**QUOTED PASSAGE**

----

Monday, May 27, 2019

"ROSEMARY'S BABY" JOYOUS OCCASION



          An actor's wife gradually comes to fear that a witches' coven in modern-day 1966 wants her unborn baby for unspeakable Satanic rites.
          Based on Ira Levin's novel, Rosemary's Baby (1968), fantastically directed by Roman Polanski, may well be the most faithful adaptation of a book to film on record. (Helps that Polanski wrote the script.)
          Featuring John Cassavetes as Rosemary's husband Guy Woodburn, the actor willing to do anything to become a big success. Cassavetes, a terrific actor, was unique in that he viewed his film roles as sort of necessary evils to finance what he considered more interesting projects for him to direct (often starring Gena Rowlands), which influenced Martin Scorsese and doubtless countless others.
          The film also boasts music by Christopher Komeda. Even just one piano note struck at the start of the movie conveys the stark mood of a story that sets olde-time horror in the middle of the modern world.

----

**GIVEN RECORDS**
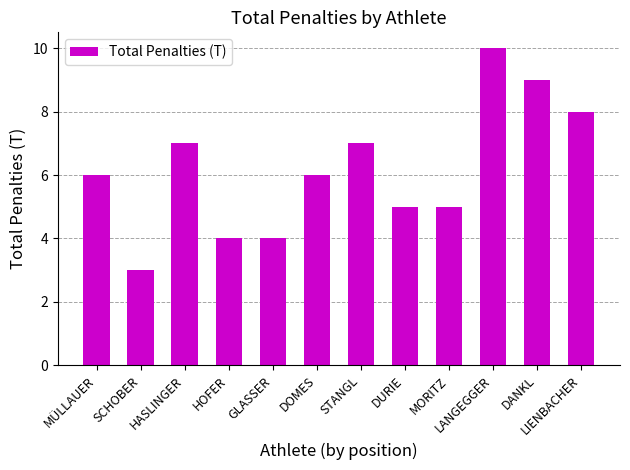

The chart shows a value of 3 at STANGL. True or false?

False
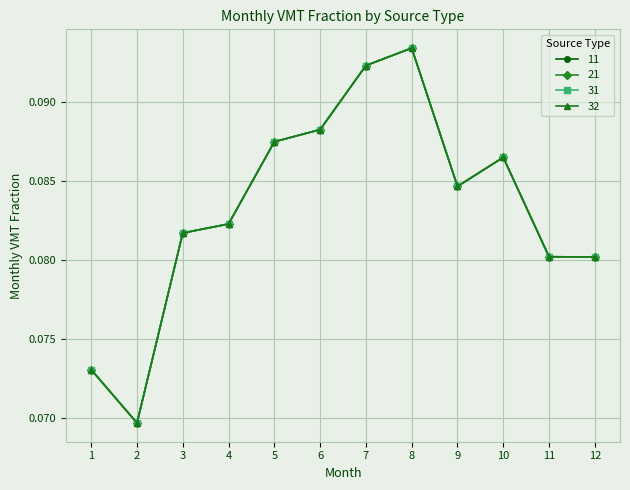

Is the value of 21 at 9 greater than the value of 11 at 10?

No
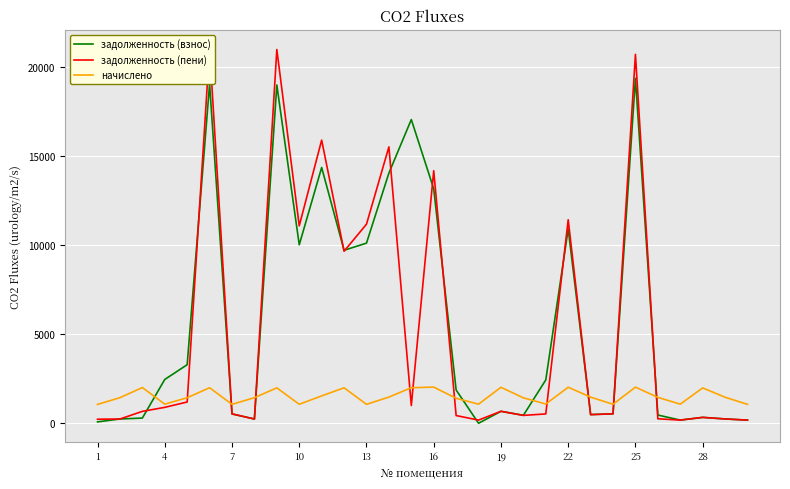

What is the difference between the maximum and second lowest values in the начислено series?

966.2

----

**WHAT THIS EXERCISE ASKS**
**1.** List every real person named in the Rosemary's Baby review, leaving out the story's characters.
**2.** Carry the Rosemary's Baby review forward from its last sentence.

**RESPONSES FOR EACH TASK**
**1.** Ira Levin, Roman Polanski, John Cassavetes, Gena Rowlands, Martin Scorsese, Christopher Komeda

**2.**
          Mia Farrow, perfectly cast as Rosemary, holds the picture together unforgettably from beginning to end combining charming innocence with a steely core.
         The film is produced by William Castle, known for B-movie horror flicks from ten years prior such as House On Haunted Hill (1959). That one stars Elisha Cook Jr., and in Rosemary's Baby he's the acting landlord who shows the young couple the apartment they will rent in a building with a long dark history, with tenants including two proper Victorian ladies called the Trench Sisters who killed and ate children.
          After the mysterious death of a young woman who was staying with kindly elderly neighbors, those very neighbors, the Castavets, show remarkable enthusiasm for developing a close friendship with the Woodhouses. Regarding the subject of Rosemary becoming pregnant, the Castavets seem particularly keen.
          It's one of the best Gothic stories ever written. And in Roman Polanski's hands, the movie becomes a masterpiece. His dream sequences may well be the best in film. Just in the way he does things. In a separate and random example of his filmmaking excellence, about midway through, when Rosemary spots a Nativity scene in a storefront window display, her hand at her mouth reflected in the window for us subtly foreshadows the horror awaiting her.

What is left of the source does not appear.